Create a new TensorProdBasis whose elements are the tensor products of the elements of a set of “component” bases.
Parameters
- component_basesiterable
A list of the component bases. Each list elements may be either a Basis object or a tuple of arguments to
Basis.cast()
, e.g. (‘pp’,4).- namestr, optional
The name of this basis. If None, the names of the component bases joined with “*” is used.
- longnamestr, optional
A longer description of this basis. If None, then a long name is automatically generated.
- property dim
The dimension of the vector space this basis fully or partially spans. Equivalently, the length of the vector_elements of the basis.
- property size
The number of elements (or vector-elements) in the basis.
- property elshape
The shape of each element. Typically either a length-1 or length-2 tuple, corresponding to vector or matrix elements, respectively. Note that vector elements always have shape (dim,) (or (dim,1) in the sparse case).
- component_bases = '[]'
- is_equivalent(other, sparseness_must_match=True)
Tests whether this basis is equal to another basis, optionally ignoring sparseness.
Parameters
- otherBasis or str
The basis to compare with.
- sparseness_must_matchbool, optional
If False then comparison ignores differing sparseness, and this function returns True when the two bases are equal except for their .sparse values.
Returns
bool
- create_equivalent(builtin_basis_name)
Create an equivalent basis with components of type builtin_basis_name.
Create a Basis that is equivalent in structure & dimension to this basis but whose simple components (perhaps just this basis itself) is of the builtin basis type given by builtin_basis_name.
Parameters
- builtin_basis_namestr
The name of a builtin basis, e.g. “pp”, “gm”, or “std”. Used to construct the simple components of the returned basis.
Returns
TensorProdBasis
- create_simple_equivalent(builtin_basis_name=None)

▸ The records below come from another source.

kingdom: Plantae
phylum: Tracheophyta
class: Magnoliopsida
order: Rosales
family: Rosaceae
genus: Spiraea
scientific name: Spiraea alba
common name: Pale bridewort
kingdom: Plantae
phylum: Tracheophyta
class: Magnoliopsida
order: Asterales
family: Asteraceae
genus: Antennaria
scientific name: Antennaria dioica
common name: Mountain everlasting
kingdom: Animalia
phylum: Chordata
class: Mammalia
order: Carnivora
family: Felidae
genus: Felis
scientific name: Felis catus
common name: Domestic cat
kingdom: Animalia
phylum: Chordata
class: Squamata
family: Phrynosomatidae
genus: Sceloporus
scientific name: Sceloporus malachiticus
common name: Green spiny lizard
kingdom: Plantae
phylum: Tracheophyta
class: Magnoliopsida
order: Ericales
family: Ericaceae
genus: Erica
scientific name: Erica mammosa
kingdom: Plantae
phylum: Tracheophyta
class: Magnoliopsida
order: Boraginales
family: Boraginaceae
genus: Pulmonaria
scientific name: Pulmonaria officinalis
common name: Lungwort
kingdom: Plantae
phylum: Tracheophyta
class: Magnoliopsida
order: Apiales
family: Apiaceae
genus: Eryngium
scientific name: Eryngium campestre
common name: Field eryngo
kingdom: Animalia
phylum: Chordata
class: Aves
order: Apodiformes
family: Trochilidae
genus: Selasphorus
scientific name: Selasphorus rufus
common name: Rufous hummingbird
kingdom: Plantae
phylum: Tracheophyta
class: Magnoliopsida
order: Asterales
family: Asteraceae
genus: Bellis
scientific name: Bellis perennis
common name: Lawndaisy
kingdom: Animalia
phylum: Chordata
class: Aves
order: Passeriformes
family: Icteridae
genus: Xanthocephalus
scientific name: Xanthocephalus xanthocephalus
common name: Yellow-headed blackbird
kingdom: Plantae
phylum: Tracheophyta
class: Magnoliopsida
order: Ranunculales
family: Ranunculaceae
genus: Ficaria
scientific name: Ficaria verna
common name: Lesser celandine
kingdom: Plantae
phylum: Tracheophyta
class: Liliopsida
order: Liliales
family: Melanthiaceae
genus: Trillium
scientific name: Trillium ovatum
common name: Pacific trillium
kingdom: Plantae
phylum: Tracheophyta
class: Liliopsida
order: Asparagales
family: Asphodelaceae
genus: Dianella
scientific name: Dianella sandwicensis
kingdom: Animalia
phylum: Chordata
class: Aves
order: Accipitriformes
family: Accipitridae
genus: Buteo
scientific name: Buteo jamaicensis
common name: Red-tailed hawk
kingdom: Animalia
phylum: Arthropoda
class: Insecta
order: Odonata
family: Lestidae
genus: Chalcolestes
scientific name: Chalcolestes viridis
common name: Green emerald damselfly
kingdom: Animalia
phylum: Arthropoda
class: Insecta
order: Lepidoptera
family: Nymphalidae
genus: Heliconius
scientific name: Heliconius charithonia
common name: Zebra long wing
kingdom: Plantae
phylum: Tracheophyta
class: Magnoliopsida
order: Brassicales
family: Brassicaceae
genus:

Create a basis of type builtin_basis_name whose elements are compatible with this basis.
Create a simple basis and one without components (e.g. a
TensorProdBasis
, is a simple basis w/components) of the builtin type specified whose dimension is compatible with the elements of this basis. This function might also be named “element_equivalent”, as it returns the builtin_basis_name-analogue of the standard basis that this basis’s elements are expressed in.Parameters
- builtin_basis_namestr, optional
The name of the built-in basis to use. If None, then a copy of this basis is returned (if it’s simple) or this basis’s name is used to try to construct a simple and component-free version of the same builtin-basis type.